# Source data:
——————

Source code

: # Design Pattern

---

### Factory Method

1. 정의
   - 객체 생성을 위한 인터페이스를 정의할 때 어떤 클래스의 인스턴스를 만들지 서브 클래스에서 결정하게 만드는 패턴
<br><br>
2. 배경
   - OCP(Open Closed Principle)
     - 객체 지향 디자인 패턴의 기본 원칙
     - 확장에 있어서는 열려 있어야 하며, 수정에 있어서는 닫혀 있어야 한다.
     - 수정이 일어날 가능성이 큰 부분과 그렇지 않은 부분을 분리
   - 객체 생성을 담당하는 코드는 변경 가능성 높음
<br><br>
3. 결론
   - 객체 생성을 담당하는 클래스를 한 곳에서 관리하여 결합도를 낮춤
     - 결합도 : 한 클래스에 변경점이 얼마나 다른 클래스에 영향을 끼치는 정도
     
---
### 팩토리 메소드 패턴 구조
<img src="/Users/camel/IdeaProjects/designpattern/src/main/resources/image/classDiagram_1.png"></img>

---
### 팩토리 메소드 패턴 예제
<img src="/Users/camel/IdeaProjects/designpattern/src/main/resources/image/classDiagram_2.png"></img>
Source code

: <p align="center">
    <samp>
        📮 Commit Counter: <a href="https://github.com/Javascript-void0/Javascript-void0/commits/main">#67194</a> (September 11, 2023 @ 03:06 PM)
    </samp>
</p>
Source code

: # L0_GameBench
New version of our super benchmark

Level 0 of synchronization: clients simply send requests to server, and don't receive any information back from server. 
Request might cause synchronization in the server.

——————

# Try it:
Your answer should consist of the lines above that hold the word "IdeaProjects", copied exactly.

# Written solution:
<img src="/Users/camel/IdeaProjects/designpattern/src/main/resources/image/classDiagram_1.png"></img>
<img src="/Users/camel/IdeaProjects/designpattern/src/main/resources/image/classDiagram_2.png"></img>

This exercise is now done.